Online learning's big benefit: Low gas cost
Matt Vissering drives a 1992 Ford Thunderbird 45 miles to class at Illinois Central College twice a week.
Each week, he spends $100 from his three part-time jobs on gasoline for his aging car. So to cut down on expenses, he enrolled this summer in an online course, Music 150.
"I'm going to be a networker; I love computers," the 20-year-old Toluca man said. "But I hate these classes."
Students' reactions to and successes in online courses are as varied as their reasons for taking them, yet one thing has become clear in recent months: The rise in gas prices mirrors increases in online course enrollment.
There was a 24 percent increase in online enrollment between fall 2006 and fall 2007, with 30,979 additional online course enrollments, according to Illinois Virtual Campus, which tracks online learning across the state.
The increasing price of gas "definitely impacts" the demand for online classes, said Janice Kisinger, associate dean for instructional innovation and learning resources at Illinois Central College, where administrators have increased online options to meet students' needs.
As is the case with any trend, pinpointing exact reasons for the increase can be difficult, and it's possible the effect of gas prices has been overstated in recent media coverage, said Ray Schroeder, director of technology-enhanced learning at the University of Illinois at Springfield campus.
But, he said, "there's no doubt in my mind this is one of the important factors at play in the students' minds."
Also adding to the demand are the expectation of online classes - many high schools today are using Internet-based courses to supplement learning - and a wider variety of courses and majors offered online now than in the past.
With gas this summer soaring to $4-plus a gallon, administrators are watching enrollment figures for trends as students sign up for classes.
Marilyn Bellert, who monitors online enrollment at Northern Illinois University, said 80 percent of students who register for online courses at NIU are nontraditional students - older, working adults - and that they register just prior to the semester because of complicated family and work schedules.
Bradley University associate registrar Andy Kindler considers his school to be a "traditional campus," with residence halls and few commuters. The majority of online course enrollments are during the summer, while students attempt to catch up on classes, and make up just 2 percent of all enrollments.
Online courses became common less than a decade ago, and participation remains a small percentage of overall student enrollment at most schools.
"This seems to be impacting community colleges and universities with large commuter populations," said Schroeder, who operates a blog that documents the rise of online courses in relation to gas prices.

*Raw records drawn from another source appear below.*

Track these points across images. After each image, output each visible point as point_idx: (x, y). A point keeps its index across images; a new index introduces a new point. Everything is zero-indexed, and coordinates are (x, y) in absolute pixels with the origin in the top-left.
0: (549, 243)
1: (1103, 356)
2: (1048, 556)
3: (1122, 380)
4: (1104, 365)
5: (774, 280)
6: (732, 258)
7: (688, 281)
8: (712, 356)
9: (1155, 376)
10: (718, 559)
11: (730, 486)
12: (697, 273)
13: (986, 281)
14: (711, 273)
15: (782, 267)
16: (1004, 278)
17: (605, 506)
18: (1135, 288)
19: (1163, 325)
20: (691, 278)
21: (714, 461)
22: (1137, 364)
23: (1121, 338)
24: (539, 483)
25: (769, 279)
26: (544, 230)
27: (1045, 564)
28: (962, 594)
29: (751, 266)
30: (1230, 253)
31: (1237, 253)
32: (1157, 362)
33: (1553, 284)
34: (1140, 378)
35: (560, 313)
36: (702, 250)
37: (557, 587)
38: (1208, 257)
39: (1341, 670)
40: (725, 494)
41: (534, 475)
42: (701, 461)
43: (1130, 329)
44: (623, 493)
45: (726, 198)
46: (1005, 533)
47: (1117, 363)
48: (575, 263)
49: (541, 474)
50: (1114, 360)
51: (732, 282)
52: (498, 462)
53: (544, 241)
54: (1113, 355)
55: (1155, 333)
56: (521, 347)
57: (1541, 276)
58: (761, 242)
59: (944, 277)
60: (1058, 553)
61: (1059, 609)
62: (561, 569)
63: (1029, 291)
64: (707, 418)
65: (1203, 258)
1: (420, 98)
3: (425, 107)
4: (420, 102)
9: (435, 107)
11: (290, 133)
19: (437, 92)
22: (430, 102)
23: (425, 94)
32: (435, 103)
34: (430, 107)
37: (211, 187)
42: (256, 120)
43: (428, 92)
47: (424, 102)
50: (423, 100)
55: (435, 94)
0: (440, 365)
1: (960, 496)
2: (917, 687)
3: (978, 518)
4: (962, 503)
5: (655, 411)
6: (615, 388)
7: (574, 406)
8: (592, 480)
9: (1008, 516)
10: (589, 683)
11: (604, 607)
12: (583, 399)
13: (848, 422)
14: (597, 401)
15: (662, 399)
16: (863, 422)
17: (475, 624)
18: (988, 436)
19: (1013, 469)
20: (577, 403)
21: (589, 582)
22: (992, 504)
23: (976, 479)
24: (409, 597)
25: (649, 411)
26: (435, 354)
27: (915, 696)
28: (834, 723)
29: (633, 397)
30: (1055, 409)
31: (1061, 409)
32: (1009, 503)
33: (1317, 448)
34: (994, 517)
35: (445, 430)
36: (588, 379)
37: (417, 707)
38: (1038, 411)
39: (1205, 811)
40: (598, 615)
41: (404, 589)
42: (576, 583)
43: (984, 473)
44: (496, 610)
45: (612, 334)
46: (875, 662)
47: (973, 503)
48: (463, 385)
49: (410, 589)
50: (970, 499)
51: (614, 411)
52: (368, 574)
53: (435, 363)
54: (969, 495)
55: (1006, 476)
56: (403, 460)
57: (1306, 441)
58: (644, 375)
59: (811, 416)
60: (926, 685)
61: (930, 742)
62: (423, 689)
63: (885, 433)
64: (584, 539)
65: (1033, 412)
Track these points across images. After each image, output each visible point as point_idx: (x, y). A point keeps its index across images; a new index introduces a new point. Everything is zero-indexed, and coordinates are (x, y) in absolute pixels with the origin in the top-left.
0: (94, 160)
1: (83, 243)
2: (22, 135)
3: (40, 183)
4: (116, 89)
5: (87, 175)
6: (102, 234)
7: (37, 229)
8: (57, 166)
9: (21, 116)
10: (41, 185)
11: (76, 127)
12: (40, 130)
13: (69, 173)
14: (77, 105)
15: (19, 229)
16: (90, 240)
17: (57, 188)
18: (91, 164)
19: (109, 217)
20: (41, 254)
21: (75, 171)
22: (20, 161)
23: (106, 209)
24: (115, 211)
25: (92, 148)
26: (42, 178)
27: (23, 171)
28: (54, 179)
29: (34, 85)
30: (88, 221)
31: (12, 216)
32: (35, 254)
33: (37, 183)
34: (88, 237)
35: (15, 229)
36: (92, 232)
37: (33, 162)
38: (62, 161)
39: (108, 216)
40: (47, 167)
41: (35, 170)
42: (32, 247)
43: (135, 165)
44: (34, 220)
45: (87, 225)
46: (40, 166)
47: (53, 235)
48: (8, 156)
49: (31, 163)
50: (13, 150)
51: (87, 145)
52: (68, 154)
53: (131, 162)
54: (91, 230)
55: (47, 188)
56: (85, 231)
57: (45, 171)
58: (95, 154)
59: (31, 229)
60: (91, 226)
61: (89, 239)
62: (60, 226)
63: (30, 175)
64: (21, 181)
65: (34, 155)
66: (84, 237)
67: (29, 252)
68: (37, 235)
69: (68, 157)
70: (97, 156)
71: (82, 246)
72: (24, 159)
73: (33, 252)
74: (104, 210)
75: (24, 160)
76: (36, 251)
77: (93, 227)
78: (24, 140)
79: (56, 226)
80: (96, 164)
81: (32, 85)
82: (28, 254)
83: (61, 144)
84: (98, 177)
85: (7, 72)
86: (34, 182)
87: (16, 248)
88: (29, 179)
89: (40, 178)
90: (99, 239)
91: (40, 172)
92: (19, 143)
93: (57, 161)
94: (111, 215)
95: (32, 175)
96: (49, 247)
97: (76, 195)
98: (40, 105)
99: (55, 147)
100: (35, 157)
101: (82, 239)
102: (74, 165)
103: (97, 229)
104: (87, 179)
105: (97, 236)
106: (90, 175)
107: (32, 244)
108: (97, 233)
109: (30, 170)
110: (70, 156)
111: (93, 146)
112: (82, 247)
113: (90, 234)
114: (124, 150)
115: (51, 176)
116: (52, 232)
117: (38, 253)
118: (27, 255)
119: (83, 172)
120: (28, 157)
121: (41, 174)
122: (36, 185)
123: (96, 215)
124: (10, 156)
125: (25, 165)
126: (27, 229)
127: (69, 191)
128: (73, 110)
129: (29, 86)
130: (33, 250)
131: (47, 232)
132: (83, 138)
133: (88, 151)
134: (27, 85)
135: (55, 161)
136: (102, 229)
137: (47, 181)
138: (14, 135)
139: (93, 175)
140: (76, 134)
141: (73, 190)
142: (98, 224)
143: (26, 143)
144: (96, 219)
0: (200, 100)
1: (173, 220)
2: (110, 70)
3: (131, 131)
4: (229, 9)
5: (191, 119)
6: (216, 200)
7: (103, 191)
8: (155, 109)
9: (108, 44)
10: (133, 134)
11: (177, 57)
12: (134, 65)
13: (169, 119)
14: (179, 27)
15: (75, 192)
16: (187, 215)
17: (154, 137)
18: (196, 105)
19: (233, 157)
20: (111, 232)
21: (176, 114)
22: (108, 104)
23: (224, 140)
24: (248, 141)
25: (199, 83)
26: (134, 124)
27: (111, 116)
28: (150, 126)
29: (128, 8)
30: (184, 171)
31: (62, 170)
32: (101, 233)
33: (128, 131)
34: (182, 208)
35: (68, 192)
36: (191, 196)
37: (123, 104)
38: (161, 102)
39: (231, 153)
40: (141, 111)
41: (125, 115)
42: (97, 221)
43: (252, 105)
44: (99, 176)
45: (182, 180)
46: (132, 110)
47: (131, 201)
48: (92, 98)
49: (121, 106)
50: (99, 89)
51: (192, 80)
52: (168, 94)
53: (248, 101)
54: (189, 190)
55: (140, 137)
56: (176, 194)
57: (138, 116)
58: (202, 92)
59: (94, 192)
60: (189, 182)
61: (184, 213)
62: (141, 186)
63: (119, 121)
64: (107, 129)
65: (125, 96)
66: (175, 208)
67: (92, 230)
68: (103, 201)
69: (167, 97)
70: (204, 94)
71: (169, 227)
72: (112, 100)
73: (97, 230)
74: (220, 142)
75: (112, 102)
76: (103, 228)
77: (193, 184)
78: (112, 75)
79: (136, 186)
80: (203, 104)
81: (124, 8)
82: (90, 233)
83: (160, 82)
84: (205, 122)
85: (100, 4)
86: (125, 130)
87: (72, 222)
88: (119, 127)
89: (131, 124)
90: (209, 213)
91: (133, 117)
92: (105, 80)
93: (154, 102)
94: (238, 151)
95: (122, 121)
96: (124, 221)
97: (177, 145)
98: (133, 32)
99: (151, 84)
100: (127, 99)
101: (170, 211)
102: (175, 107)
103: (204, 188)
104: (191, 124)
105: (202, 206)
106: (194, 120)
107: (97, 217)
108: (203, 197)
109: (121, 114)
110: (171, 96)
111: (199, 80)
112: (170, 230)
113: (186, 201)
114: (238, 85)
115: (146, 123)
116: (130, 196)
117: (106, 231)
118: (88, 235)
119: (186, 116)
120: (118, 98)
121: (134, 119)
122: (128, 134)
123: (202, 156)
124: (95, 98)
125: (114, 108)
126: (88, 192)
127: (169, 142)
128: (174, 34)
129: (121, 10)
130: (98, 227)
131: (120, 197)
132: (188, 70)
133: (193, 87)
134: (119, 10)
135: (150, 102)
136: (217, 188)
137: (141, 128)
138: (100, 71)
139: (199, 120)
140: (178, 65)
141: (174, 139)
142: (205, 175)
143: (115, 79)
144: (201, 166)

UIS has offered online courses for 30 straight semesters - counting summers - and the enrollment numbers have climbed each time.
That has great implications for online courses in the future, Schroeder said.
"I think the term 'online' will go away and classes will be classes," he said. "I think we'll have a whole array, a kind of continuum of delivery, that we will see and higher education will use the most appropriate technology."